The study concludes that the assessment is “representative of a range of literacy, communication, language and mathematics skills and knowledge appropriate to the age and development of children at the start of Reception”, according to the Department.
But its effectiveness has been brought into question by the NEU teaching union, which surveyed teachers involved in the 2019 baseline pilot, and today revealed that eight out of 10 respondents felt the baseline tests did not assess pupils’ current levels of attainment accurately, while 85 per cent said their school’s own on-entry assessment of pupils gave them better information than the baseline test.

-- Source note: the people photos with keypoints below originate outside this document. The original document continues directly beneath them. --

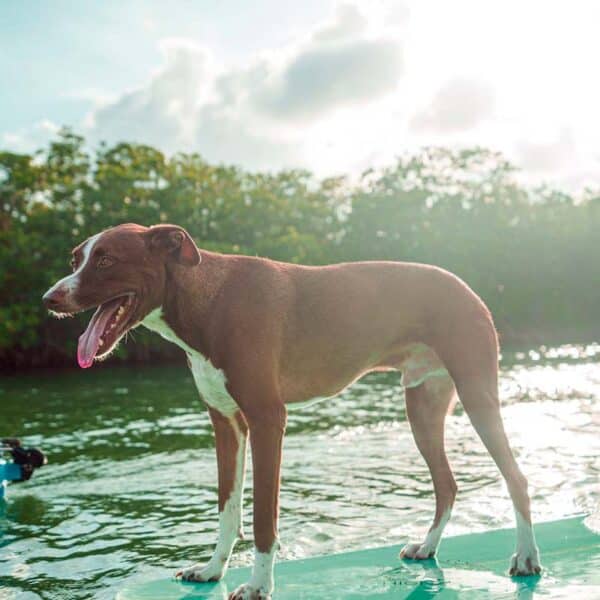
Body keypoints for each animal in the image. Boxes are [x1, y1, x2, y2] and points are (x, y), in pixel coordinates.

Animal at [44, 223, 540, 596]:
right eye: (74, 260)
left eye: (106, 260)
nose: (50, 299)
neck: (210, 300)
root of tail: (466, 286)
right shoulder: (226, 425)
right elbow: (227, 511)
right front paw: (213, 570)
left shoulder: (268, 420)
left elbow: (263, 517)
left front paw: (258, 586)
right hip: (422, 407)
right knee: (447, 485)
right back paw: (428, 547)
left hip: (477, 394)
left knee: (515, 477)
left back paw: (526, 557)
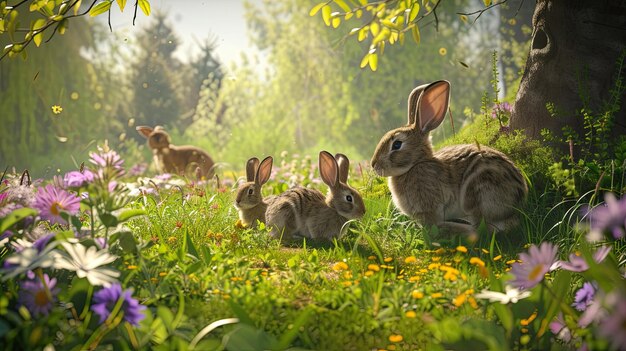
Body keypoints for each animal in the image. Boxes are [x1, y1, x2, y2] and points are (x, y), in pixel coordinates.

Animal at [370, 80, 528, 236]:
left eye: (397, 144)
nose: (374, 165)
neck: (416, 164)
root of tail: (520, 195)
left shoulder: (430, 208)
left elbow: (432, 223)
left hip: (477, 191)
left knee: (480, 226)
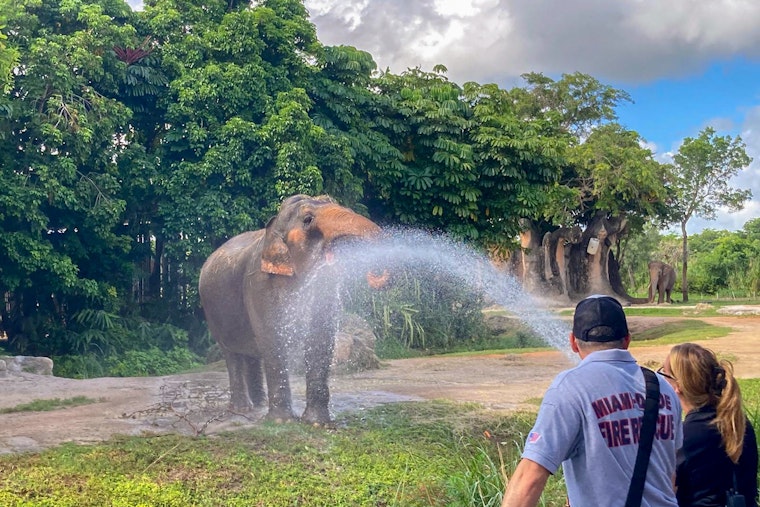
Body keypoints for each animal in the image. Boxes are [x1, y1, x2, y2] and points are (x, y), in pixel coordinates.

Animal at [199, 195, 387, 424]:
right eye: (307, 220)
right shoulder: (259, 284)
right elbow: (273, 337)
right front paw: (283, 421)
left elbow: (320, 337)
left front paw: (317, 423)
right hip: (213, 311)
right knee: (232, 354)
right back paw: (242, 409)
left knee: (252, 354)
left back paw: (259, 406)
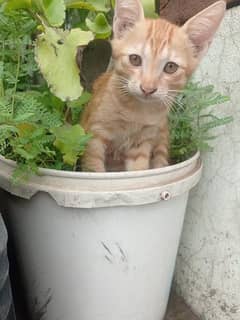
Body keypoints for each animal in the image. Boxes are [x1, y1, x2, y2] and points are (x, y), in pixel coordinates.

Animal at [81, 0, 226, 172]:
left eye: (171, 67)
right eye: (135, 59)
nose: (147, 89)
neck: (136, 111)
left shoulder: (142, 142)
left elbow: (138, 172)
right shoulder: (94, 135)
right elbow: (94, 168)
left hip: (162, 136)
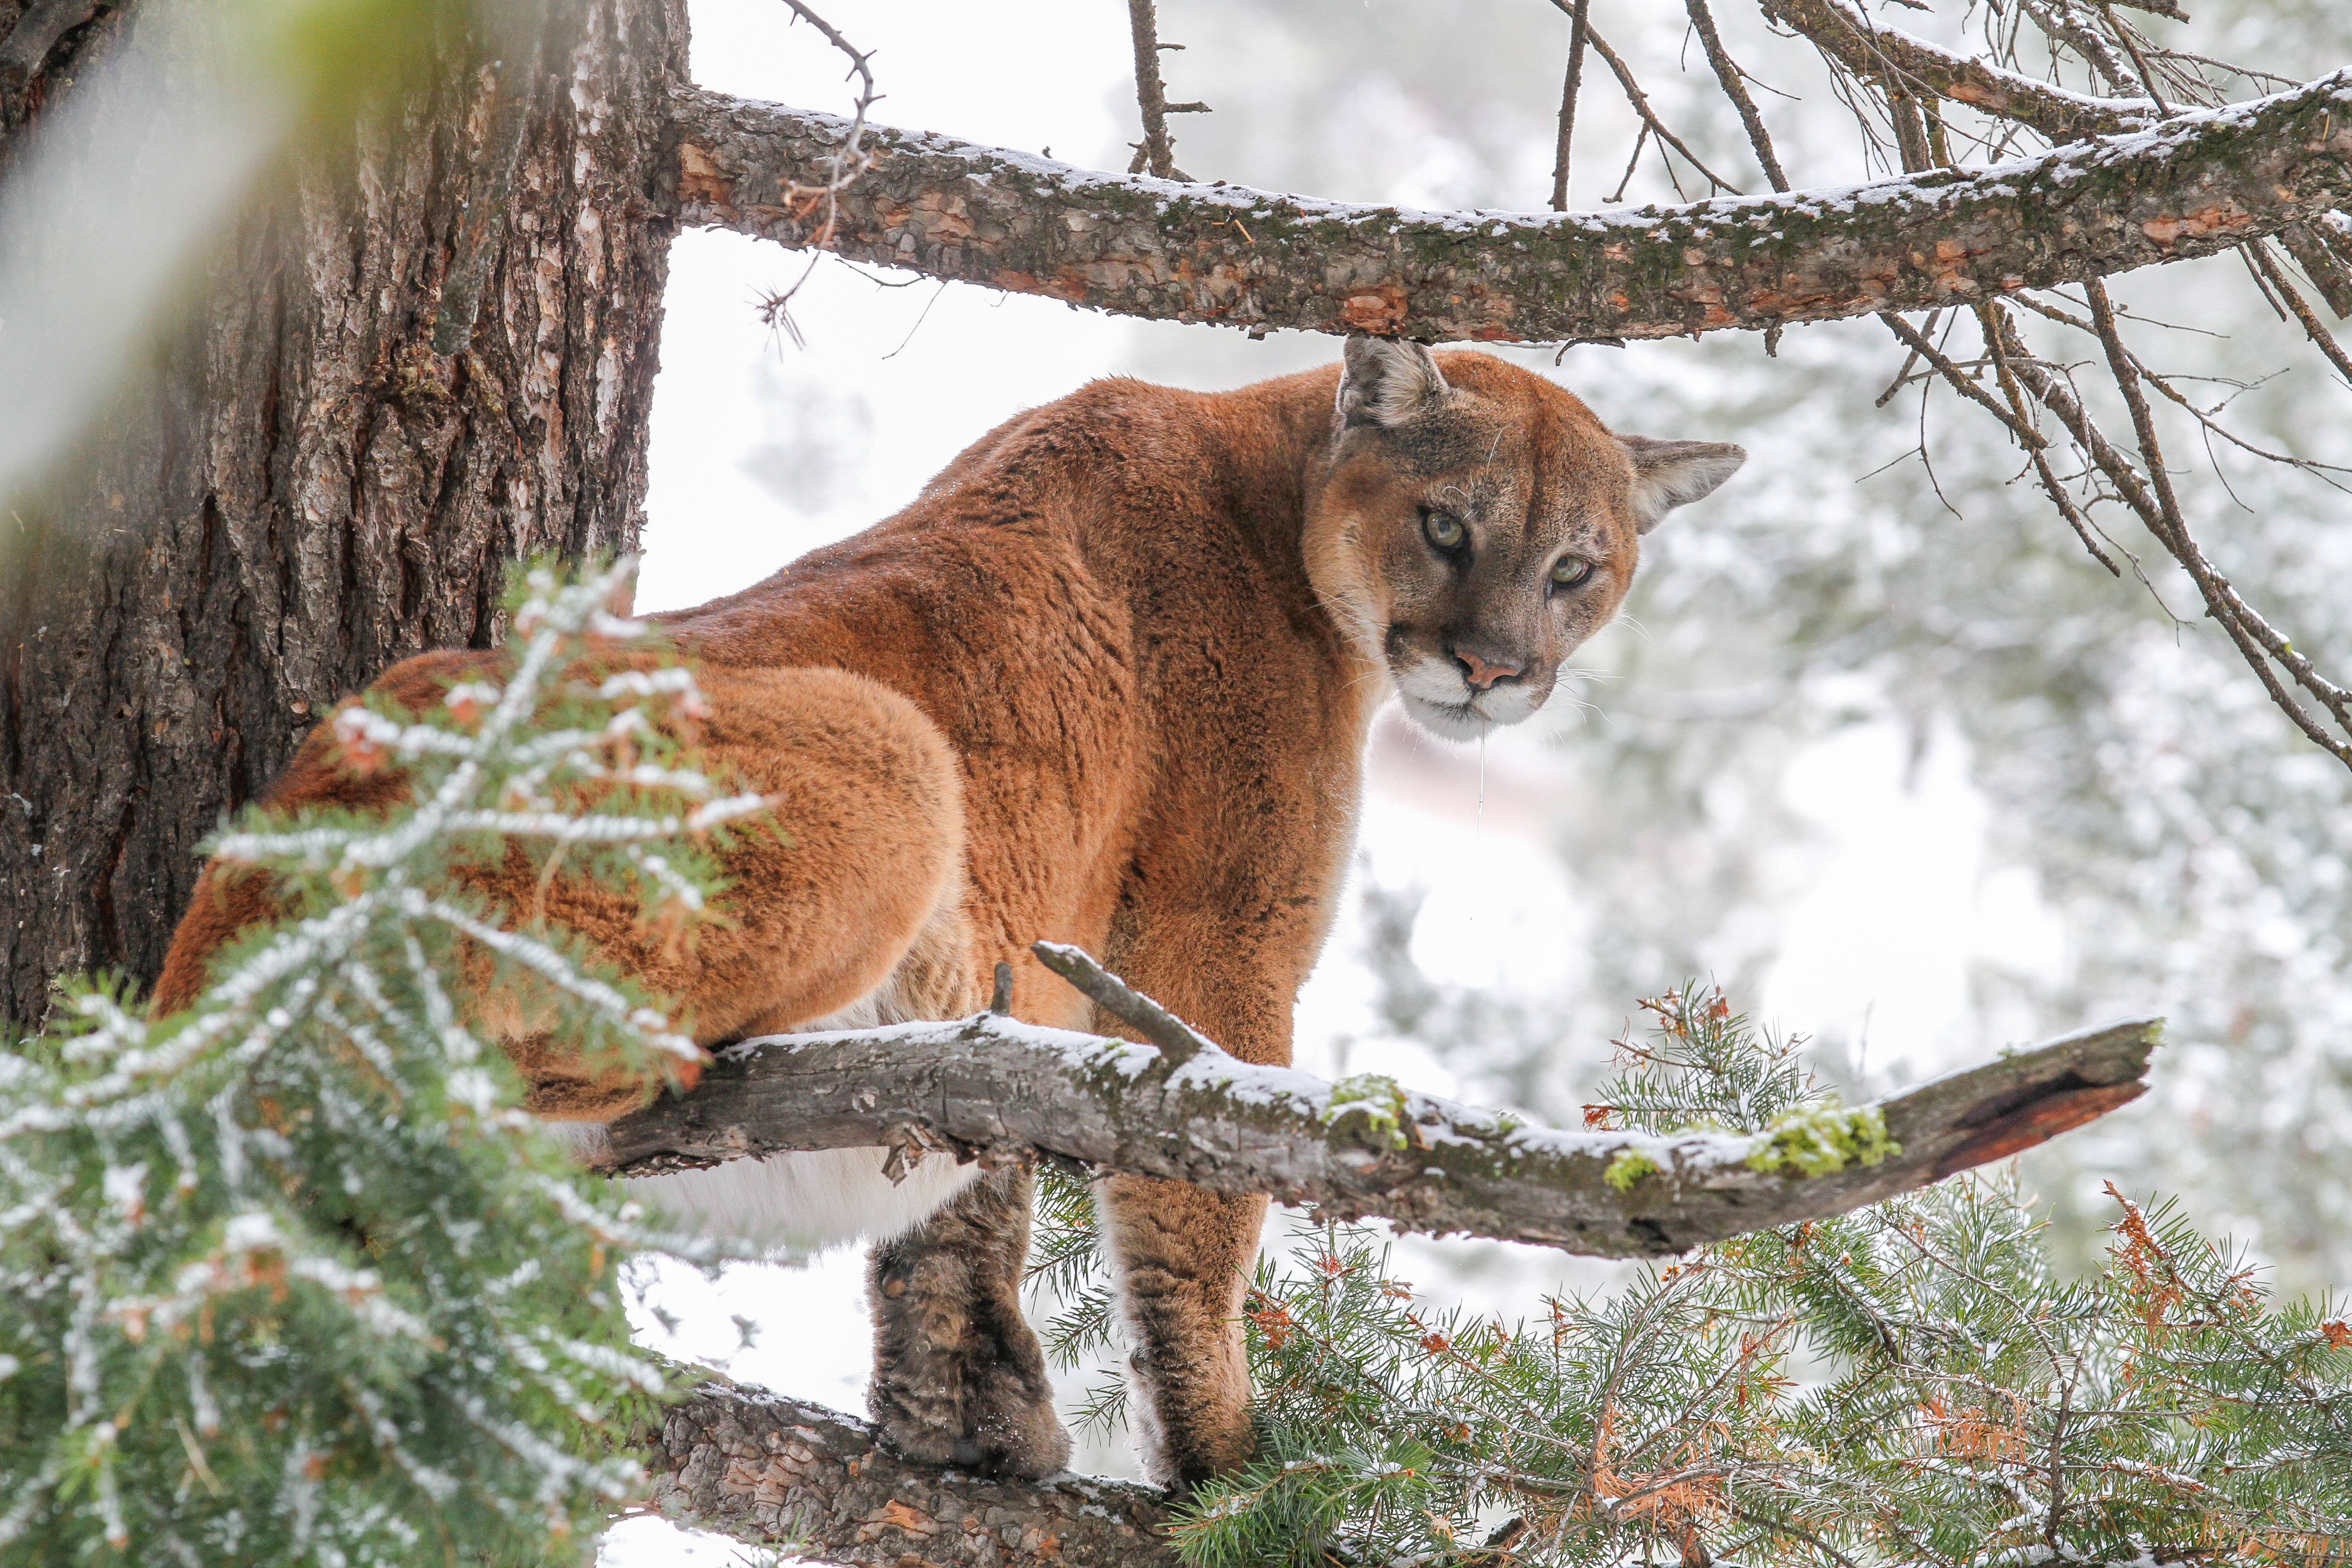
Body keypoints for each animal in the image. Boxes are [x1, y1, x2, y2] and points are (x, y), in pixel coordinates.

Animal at [155, 336, 1744, 1491]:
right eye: (1448, 525)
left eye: (1576, 568)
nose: (1494, 670)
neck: (1284, 500)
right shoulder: (1216, 945)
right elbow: (1200, 1202)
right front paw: (1232, 1468)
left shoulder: (1033, 982)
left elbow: (966, 1226)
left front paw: (964, 1421)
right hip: (893, 752)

The DfE said its research on the baseline test showed:
- The assessment is representative of a range of literacy, communication, language and mathematics skills and knowledge appropriate to the age and development of children at the start of Reception.
- Assessment results provide a fair and accurate measure of pupil performance - including for those with special educational needs and disabilities (SEND).
- Pupil performance is comparable within and across schools.
- Evidence from the pilot shows we expect over 90 per cent of assessments to be completed within 20 minutes.
School standards minister Nick Gibb said: “It’s hugely important that we understand how much progress primary schools help their pupils make.
“This new teacher-led check will replace the Sats taken at the end of Year 2 to give a better understanding of a child’s starting point when they arrive at school and reduce the number of assessments in primary schools overall.”
Paul Whiteman, general secretary of the NAHT school leaders’ union, said: “NAHT has long argued that it makes little sense to take a baseline measure for progress midway through the primary years, as is the case now, effectively ignoring the incredible work and progress made in those critical first few years of school.
“The introduction of a reliable and workable baseline assessment to replace Year 2 Sats has the potential to be a fairer way of measuring progress and means we should finally start to see the reduction in the volume of high-stakes testing in primary that NAHT has long called for.”